Self-diffusion coefficients (D) are measured for normal (nondeuterated) and deuterated cholesterol-d(6) (C26 and C27 methyl groups deuterated) in 1-octanol, chloroform, and cyclohexane at concentrations of 1-700 mM by varying the impurity water concentration (>2 mM) and temperature (30-50 degrees C). The pulsed field gradient spin-echo (PGSE) (1)H and (2)H NMR were used, respectively, at 600 and 92 MHz. At 30 degrees C, the hydrodynamic radius (R) obtained at 20 mM from the D value and solvent viscosity is 5.09, 7.07, and 6.17 A, respectively, in 1-octanol, chloroform, and cyclohexane when the impurity water is negligible. The R value in 1-octanol is the smallest and comparable with the average length of the molecular axes for the cholesterol molecule. In 1-octanol, R is invariant against the concentration variation, whereas in chloroform, R is larger and increases almost linearly with cholesterol concentration. At the highest concentration, 700 mM, the R in chloroform is 13.5 and 16.7 A, respectively, when the impurity water is at negligible and saturated concentrations. The R value larger than that in hydrogen-bonding 1-octanol indicates that cholesterol forms an aggregate through hydrogen bonding. The aggregate structure is confirmed by comparing NOESY spectra in chloroform and 1-octanol. The NOESY analysis reveals the presence of one extra cross peak (C4-C19) in chloroform compared to 1-octanol. Because the carbon atoms related to the cross peak are close to the hydroxyl group (C3-OH), cholesterol molecules are considered to be not piled but are found to be OH-centered in the aggregate. This is supported also by larger rotational hydrodynamic radii measured on cholesterol deuterated at positions C2, C3, C4, and C6. This shows that the aggregate formation is driven by the hydrogen-bonding between cholesterol molecules.

NMR study on the binding of neuropeptide achatin-I to phospholipid bilayer: the equilibrium, location, and peptide conformation.

Molecular mechanism of the binding of neuropeptide achatin-I (Gly-D-Phe-Ala-Asp) to large unilamellar vesicles of zwitterionic egg-yolk phosphatidylcholine (EPC) was investigated by means of natural-abundance (13)C and high-resolution (of 0.01 Hz order) (1)H NMR spectroscopy. The binding equilibrium was found to be sensitive to the ionization state of the N-terminal NH(3)(+) group in achatin-I; the de-ionization of NH(3)(+) decreases the bound fraction of the peptide from approximately 15% to nearly none. The electrostatic attraction between the N-terminal positive NH(3)(+) group and the negative PO(4)(-) group in the EPC headgroup plays an important role in controlling the equilibrium. Analysis of the (13)C chemical shifts (delta) of EPC showed that the binding location of the peptide within the bilayer is the polar region between the glycerol and ester groups. The binding caused upfield changes Delta delta of the (13)C resonance for almost all the carbon sites in achatin-I. The changes Delta delta for the ionic Asp at the C-terminus are more than five times as large as those for the other residues. The drastic changes for Asp result from the dehydration of the ionic CO(2)(-) groups, which are strongly hydrated by electrostatic interactions in bulk water.
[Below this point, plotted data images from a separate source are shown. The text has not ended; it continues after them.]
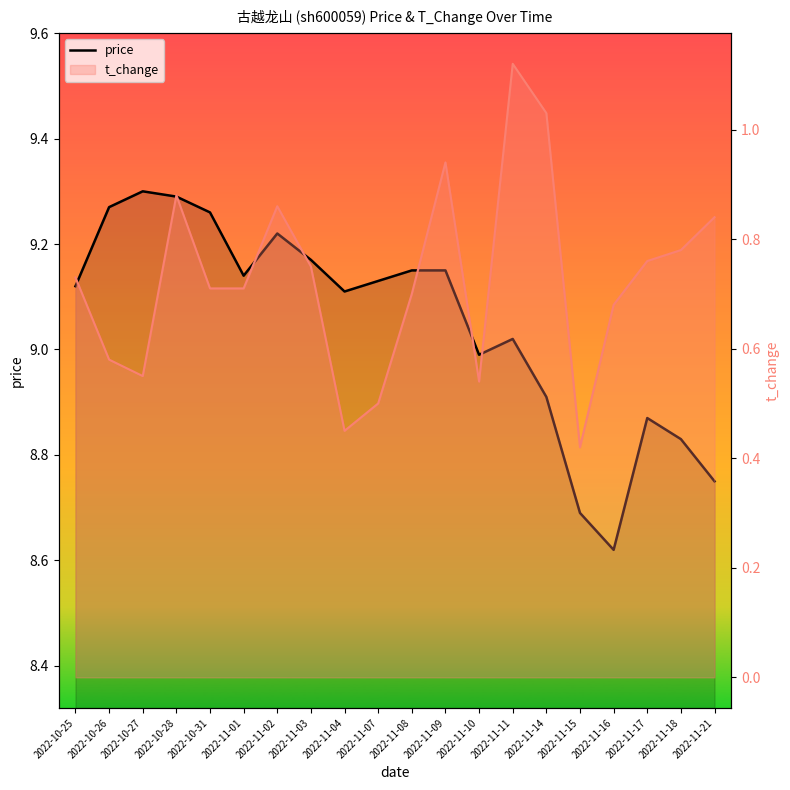

True or false: t_change has more than 0 points higher than both neighbors.

True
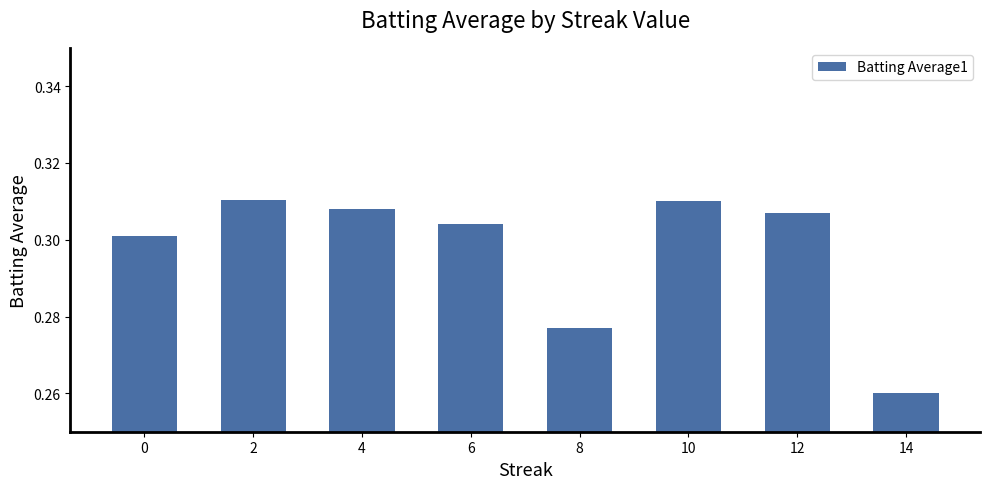

Which label corresponds to the smallest value in the chart?

14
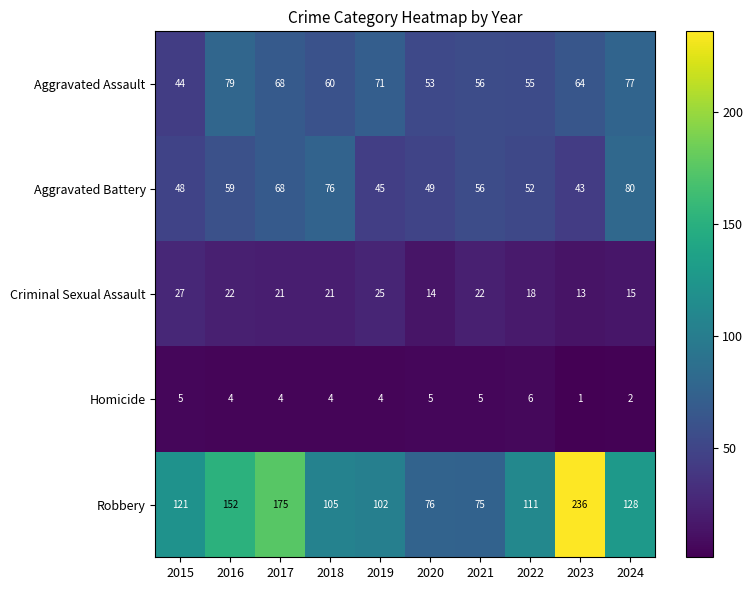

The value of Homicide at 2018 is 4. True or false?

True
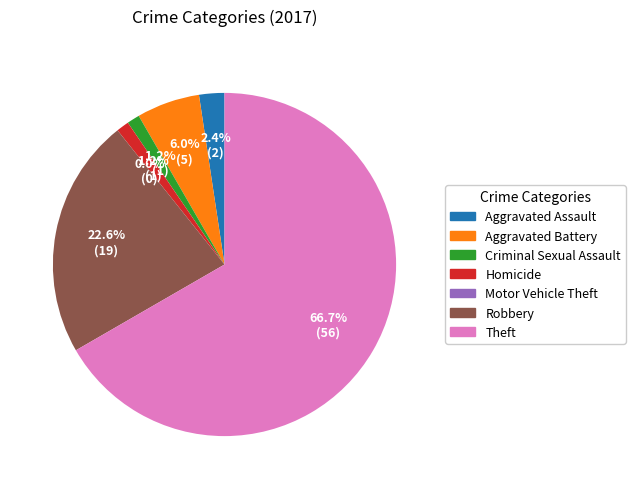

Which has a higher value, Robbery or Motor Vehicle Theft?

Robbery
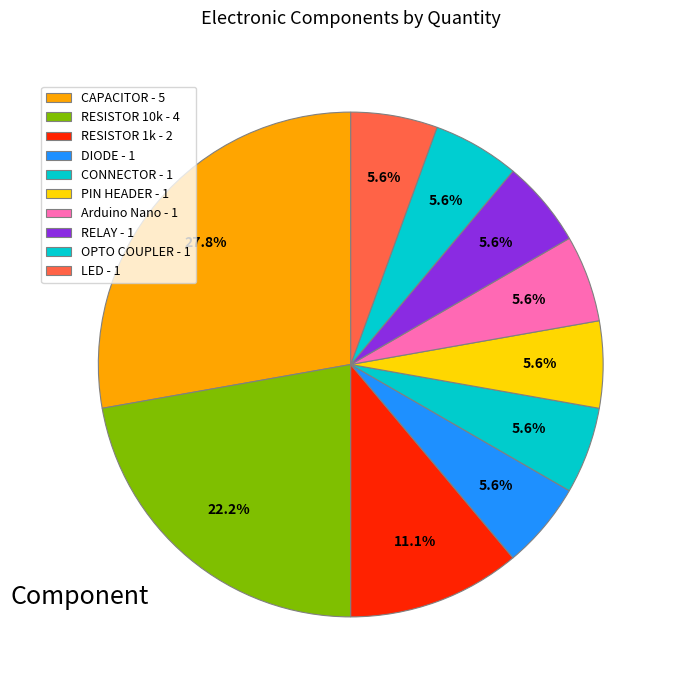

How many slices are in this pie chart?

10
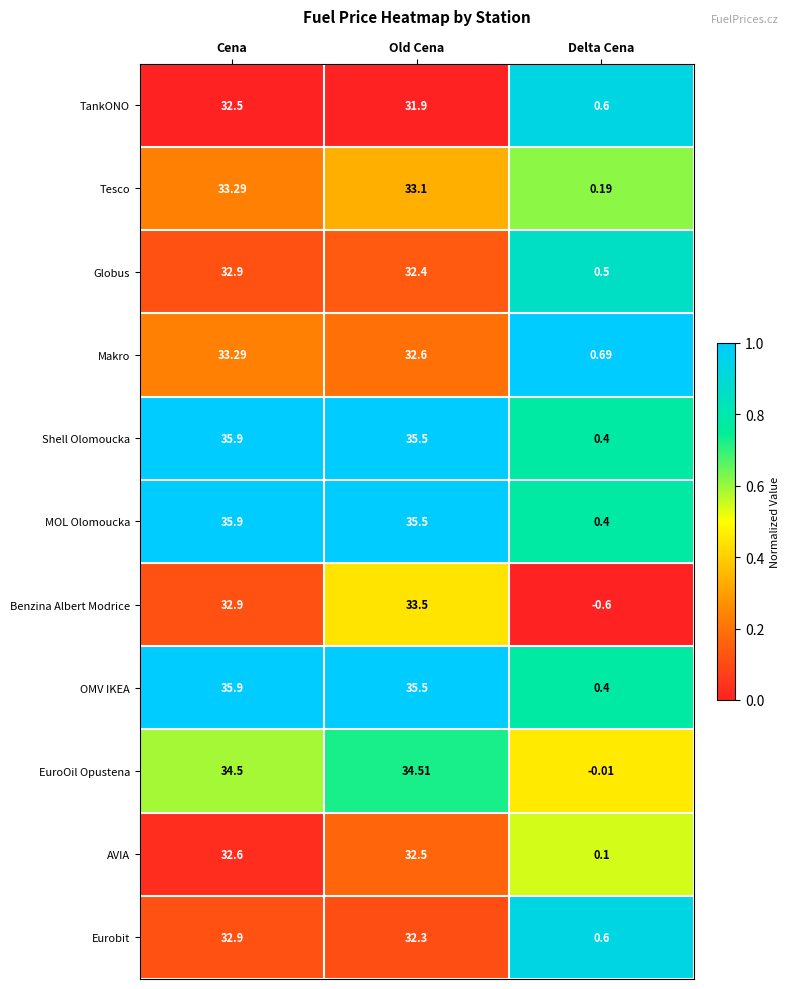

Rank the categories by Makro value from lowest to highest.

Delta Cena, Old Cena, Cena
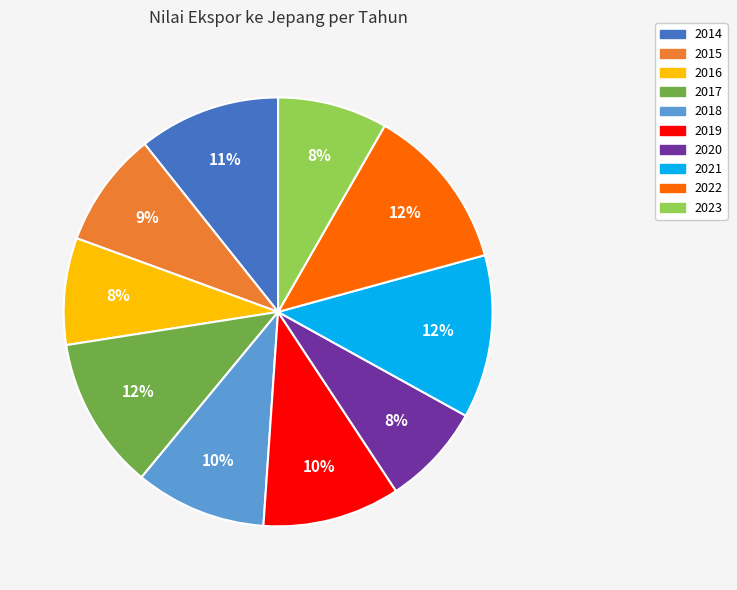

To the nearest percent, what is the combined percentage of 2020 and 2019?

18%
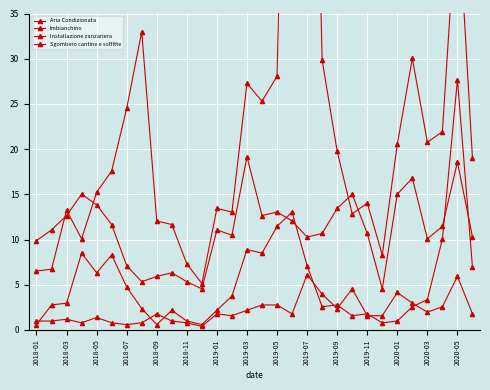

What is the difference between the Imbianchino values at 2020-03 and 29?

0.2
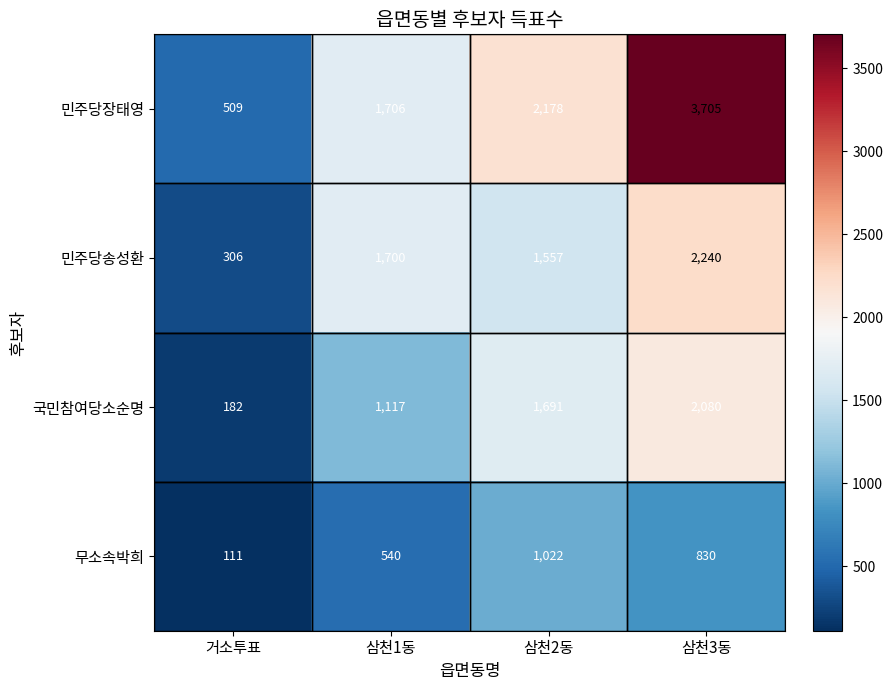

What is the spread (max minus min) of values at 삼천3동?

2875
The side-chain conformational equilibria of the aromatic d-Phe and ionic Asp residues were both affected by the binding, and the induced changes in the equilibria appear to reflect the peptide-lipid hydrophobic interactions.

Limited slowdown of endocrine-disruptor diffusion in confined fluid lipid membranes.

Self-diffusion rates of lipids and trapped bisphenol A (BPA) are determined in various sizes of confined but fluid membranes by high-field-gradient NMR at 600 MHz. Micelles and vesicles of 3- to 400-nm diameters are used as model membranes to get an insight into the molecular diffusion in such soft environments. The slowdown of BPA and lipid motions is leveled off in 100- and 400-nm vesicles, although the hydrodynamic continuum model gives the aggregate motion slowed inversely to the aggregate size. Instead, the limited motion is related to the intra-membrane fluidity.